## Directions for this task
Check each line of the entries below for the word "변경되거나", and copy out the ones that have it.

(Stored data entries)
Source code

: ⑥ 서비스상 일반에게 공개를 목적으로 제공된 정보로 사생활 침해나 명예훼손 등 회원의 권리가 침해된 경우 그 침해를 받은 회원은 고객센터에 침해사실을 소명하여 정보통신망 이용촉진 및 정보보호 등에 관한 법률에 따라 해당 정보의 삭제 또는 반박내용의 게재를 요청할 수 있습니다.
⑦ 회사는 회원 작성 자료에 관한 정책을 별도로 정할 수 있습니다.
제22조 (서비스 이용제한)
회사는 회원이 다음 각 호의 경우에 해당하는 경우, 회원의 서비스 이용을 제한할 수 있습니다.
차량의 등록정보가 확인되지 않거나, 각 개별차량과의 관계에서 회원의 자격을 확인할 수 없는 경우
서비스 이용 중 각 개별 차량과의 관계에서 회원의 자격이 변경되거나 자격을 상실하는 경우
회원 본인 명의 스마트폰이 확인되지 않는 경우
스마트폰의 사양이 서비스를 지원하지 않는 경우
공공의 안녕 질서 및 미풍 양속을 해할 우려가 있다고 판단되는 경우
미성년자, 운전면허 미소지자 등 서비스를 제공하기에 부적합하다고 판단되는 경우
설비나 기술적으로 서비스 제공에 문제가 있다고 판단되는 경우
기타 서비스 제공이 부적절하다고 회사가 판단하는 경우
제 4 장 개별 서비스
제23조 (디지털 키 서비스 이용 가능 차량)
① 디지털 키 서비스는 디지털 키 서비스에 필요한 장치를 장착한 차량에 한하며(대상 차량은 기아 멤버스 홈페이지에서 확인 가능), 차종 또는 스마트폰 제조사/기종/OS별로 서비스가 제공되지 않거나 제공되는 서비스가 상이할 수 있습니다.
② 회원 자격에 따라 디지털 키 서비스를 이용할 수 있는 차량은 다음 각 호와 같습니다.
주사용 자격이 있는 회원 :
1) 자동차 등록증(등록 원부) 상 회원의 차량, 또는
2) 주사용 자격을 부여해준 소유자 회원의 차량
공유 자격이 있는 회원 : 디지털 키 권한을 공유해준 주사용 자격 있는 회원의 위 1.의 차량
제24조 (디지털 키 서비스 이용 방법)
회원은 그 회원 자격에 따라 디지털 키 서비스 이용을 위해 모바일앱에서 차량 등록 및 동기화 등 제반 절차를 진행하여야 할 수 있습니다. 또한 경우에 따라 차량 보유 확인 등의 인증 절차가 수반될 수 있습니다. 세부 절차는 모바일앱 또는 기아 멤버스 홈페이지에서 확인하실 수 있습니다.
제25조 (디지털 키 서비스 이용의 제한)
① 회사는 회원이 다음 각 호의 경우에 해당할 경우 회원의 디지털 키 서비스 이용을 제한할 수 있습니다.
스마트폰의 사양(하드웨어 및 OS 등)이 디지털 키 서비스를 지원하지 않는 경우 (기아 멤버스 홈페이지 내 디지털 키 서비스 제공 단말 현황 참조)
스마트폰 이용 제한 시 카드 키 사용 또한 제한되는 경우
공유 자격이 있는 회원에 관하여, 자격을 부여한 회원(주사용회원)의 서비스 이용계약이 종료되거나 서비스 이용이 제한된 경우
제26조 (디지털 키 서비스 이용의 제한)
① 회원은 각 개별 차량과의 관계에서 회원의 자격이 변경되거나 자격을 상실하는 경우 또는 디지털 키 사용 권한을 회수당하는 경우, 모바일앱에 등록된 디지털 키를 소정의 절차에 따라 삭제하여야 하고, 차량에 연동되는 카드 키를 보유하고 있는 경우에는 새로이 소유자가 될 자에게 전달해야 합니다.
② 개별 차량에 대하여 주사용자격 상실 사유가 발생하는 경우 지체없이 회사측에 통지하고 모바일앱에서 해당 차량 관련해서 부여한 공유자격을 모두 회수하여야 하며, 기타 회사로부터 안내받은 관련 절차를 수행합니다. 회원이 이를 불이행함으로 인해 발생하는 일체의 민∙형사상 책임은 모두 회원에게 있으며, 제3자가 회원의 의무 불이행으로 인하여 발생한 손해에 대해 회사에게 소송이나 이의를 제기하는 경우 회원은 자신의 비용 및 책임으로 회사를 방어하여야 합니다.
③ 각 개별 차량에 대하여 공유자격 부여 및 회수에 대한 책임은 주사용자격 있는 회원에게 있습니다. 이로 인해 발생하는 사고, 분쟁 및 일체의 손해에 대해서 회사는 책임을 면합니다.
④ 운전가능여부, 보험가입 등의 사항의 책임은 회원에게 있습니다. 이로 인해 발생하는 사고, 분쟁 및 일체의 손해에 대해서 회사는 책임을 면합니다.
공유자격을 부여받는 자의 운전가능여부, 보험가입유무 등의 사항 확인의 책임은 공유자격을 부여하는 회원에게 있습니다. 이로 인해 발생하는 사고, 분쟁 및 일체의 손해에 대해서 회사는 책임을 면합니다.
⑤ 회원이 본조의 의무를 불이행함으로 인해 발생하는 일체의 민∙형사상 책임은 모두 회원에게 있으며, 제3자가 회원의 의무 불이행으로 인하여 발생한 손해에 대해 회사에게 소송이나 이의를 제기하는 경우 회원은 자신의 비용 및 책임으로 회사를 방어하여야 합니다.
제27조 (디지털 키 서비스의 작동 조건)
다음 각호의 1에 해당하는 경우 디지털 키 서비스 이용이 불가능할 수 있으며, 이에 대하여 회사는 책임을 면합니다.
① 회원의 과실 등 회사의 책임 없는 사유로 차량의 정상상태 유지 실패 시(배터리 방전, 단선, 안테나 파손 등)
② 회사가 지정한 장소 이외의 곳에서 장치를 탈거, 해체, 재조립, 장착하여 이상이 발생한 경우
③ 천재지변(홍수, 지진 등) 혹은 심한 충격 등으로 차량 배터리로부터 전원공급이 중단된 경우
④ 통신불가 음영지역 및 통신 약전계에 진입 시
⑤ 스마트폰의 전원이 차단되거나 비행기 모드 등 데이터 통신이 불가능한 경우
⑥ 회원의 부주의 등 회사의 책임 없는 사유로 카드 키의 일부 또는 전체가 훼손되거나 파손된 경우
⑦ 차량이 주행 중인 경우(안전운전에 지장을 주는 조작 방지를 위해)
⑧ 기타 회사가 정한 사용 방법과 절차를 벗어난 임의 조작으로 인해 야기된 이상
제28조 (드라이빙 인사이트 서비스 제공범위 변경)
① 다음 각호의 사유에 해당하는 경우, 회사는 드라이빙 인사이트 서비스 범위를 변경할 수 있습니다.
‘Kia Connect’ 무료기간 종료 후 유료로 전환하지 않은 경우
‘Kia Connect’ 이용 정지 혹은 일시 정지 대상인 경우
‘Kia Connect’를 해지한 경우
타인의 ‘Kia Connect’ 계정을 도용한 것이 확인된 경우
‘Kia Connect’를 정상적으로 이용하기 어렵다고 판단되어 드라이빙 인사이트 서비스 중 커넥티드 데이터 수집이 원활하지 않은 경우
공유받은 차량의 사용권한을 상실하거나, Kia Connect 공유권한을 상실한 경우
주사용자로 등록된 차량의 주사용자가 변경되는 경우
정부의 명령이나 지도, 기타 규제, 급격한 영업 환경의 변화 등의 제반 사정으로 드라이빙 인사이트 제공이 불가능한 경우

## Task output
서비스 이용 중 각 개별 차량과의 관계에서 회원의 자격이 변경되거나 자격을 상실하는 경우
① 회원은 각 개별 차량과의 관계에서 회원의 자격이 변경되거나 자격을 상실하는 경우 또는 디지털 키 사용 권한을 회수당하는 경우, 모바일앱에 등록된 디지털 키를 소정의 절차에 따라 삭제하여야 하고, 차량에 연동되는 카드 키를 보유하고 있는 경우에는 새로이 소유자가 될 자에게 전달해야 합니다.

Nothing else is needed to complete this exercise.